「私は夫の部下ではない」 定年退職した夫との会話を拒否する妻の“本当”の心情とは
袖口から見えるロレックス
少し照れくさそうに手で髪をかき上げ、また大きく腕を組み直して話します。
サマースーツの袖口から見えるのは、クロノグラフの腕時計。丸い文字盤の中にさらに三つの丸い時計がある。つまり、ストップウオッチ機能がついた高級腕時計。
ロレックスですか?
「ええ、私が執行役員になった記念に購入しました。いつかはロレックス、と憧れた世代でもありますので、着けた時は身が引き締まる思いでしたよ」
アップルウオッチを着けている男性が多い今の時代に、長針や短針だけでなく横に操作リューズが三つも付いている腕時計をしているのは、そこに彼の美学があるということでしょう。
彼が身に着けているロレックスについて、ひとしきり説明してくれます。
オーソドックスなタイプで、文字盤の中央軸に付いている針が秒積算計、30の目盛りがある針が分積算計で、12の目盛りを持つ針が時積算計。積算計を見て、経過時間を読み取ることができる優れた時計です。
クロノグラフは、飛行機のパイロットが必要な計算をすべて行うことができるからと開発された腕時計ですが、彼はパイロットではなく、60歳で定年退職を迎えた会社員ですので、やはり腕時計に彼の美学を感じます。
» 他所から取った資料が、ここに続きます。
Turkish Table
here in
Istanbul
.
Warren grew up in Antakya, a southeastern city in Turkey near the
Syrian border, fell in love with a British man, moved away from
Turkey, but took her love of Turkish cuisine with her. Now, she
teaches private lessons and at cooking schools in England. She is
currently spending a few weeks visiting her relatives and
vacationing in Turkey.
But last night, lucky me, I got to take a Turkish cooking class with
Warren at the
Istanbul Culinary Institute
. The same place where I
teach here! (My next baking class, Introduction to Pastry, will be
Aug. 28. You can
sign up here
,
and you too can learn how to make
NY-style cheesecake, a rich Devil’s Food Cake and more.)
彼の持つ美学を、奥様は理解していらっしゃるでしょうか。
「いえ、理解しません。家内は私には関心を持っていませんし、私の側としても、妻に対しては、家事と子育て以上に求めるものはありません。妻は、育児のスキルはとても高い女性ですよ。それは私も認めます」
夫婦の「ホウレンソウ」はLINEで
その奥様が、なぜ突然「夫とは話をしない」と伝えてきたのでしょう。
そもそも、どんなふうに伝えてきましたか?
「LINEです。いわゆる『ホウレンソウ』は、今までもLINEで全部行ってきたのですが、私と話したくないなどと一方的にLINEで伝えてきたことにも、少し納得がいきません」
ホウレンソウとは、主に社内の「報告」「連絡」「相談」を略して言う言葉です。家庭の中でもホウレンソウという表現を使ってきたのでしょうか。
「当然ですよ。私は管理職ですが、仕事をするうえで最も大切なのはホウレンソウと若い頃から叩き込まれてきました。正しくホウレンソウを行い、自分の手にある作業仕事を手元から早く放すことが大切です。部下の指導もそのように行ってきましたが、弊社の社員は元来優秀でスキルの高い者ばかりですので、さして苦労はしませんでしたよ」
彼にとって「スキルが高い」のは大切なことのようですね。
会社の部下に対して、そのスキルの高さを認めていらっしゃるのは素晴らしいことですが、さて、夫婦間で、夫が妻に対して「スキルが高い」「スキルが低い」という表現を使うとどのような印象を受けるか少し考えてみましょう。